Choosing the SPS pool size based on application requirements

Choosing the SPS pool size based on application requirements

The SPS pool size should be determined on the basis of assessing the typical daily cycle energy requirement of the system, and the extent to which this daily energy demand varies over different days.

If the daily discharge energy requirement is the same every day, and the discharge duration is relatively short, then there is little merit in using SPS mode. Just ‘right size’ the array of RUN mode batteries and be done with it.

A scenario where SPS mode offers significant benefits is for sites where there is a variation in the amount of energy discharged each day.

There may be a typical/common ‘lower’ daily total discharge need on most days, but with some days (perhaps unpredictable in advance) where a larger amount of energy has to be delivered before the array is recharged.

(As an example, consider an off-grid site that spends some of its time with no occupation, and some of its time with people present, operating energy demands related to their presence).

The optimal SPS pool size is generally determined in this ‘variable demand’ case by leaving enough ‘RUN’ mode batteries to handle the minimum daily demand, with the rest in SPS mode.

Once the system has charged/discharged through enough maintenance cycles to establish the SPS pool and for the SPS batteries to hibernate, the minimum daily demand can be handled by the RUN mode batteries and the SPS batteries will all be ‘asleep’.

On days when the energy demand turns out to be higher than the energy stored in the RUN mode batteries, the BMS can dynamically dispatch SPS batteries to deliver more energy as required. The BMS can be configured to define the point at which that dispatch of those batteries occurs, and to determine how many SPS batteries are woken up at each dispatch event.
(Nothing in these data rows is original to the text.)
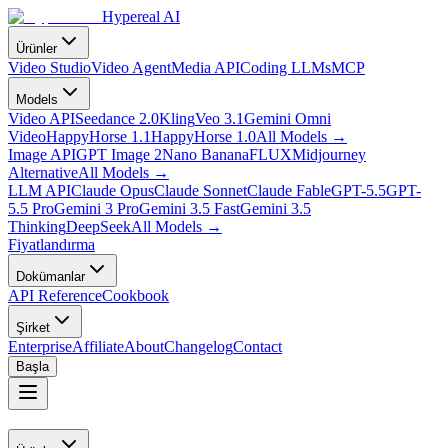
Hypereal AI
Ürünler
Video Studio
Video Agent
Media API
Coding LLMs
MCP
Models
Video API
Seedance 2.0
Kling
Veo 3.1
Gemini Omni
Video
HappyHorse 1.1
HappyHorse 1.0
All Models
→
Image API
GPT Image 2
Nano Banana
FLUX
Midjourney
Alternative
All Models
→
LLM API
Claude Opus
Claude Sonnet
Claude Fable
GPT-5.5
GPT-
5.5 Pro
Gemini 3 Pro
Gemini 3.5 Fast
Gemini 3.5
Thinking
DeepSeek
All Models
→
Fiyatlandırma
Dokümanlar
API Reference
Cookbook
Şirket
Enterprise
Affiliate
About
Changelog
Contact
Başla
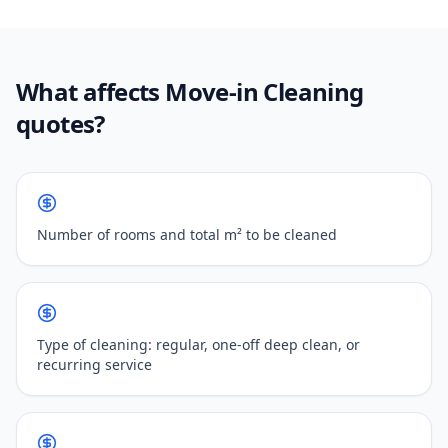
What affects Move-in Cleaning
quotes?
Number of rooms and total m² to be cleaned
Type of cleaning: regular, one-off deep clean, or
recurring service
(Note: The history of these dispatch events over time can be viewed in the BMS Event Log)

In some sites, there can be merit in seasonal adjustment of the SPS pool size based on observing the real world results.

The core advantage of using SPS mode in a hybrid pool scenario is that the SPS mode batteries, once hibernated, have no self-discharge rate and present no energy demand to keep their own internal pumps running. On a large array, significant ‘parasitic load’ reduction can be achieved in this manner.

One other application for SPS operation of relevance is ‘long duration storage’ applications, where a large array is required to deliver a (relatively) smaller output rate over a (relatively) longer timeframe In this scenario, most batteries can charged and hibernated. The BMS can then sequentially dispatch SPS batteries to generate an extended, yet high efficiency, discharge sequence over a long timeframe.

Another scenario is ‘100% SPS’. If configured, this turns the system into a ‘virtual standby genset’. The entire array is charged and hibernated and sits in standby. If the primary energy source fails, the entire ZBM array can fire up to deliver its energy to bring the site back in to operation until the primary energy source gets re-established.

The ‘100% SPS’ scenario works right down to the edge case of a single ZBM in SPS Mode on a small site (such as a cellphone tower site) as a short duration ‘grid outage’ backup energy source.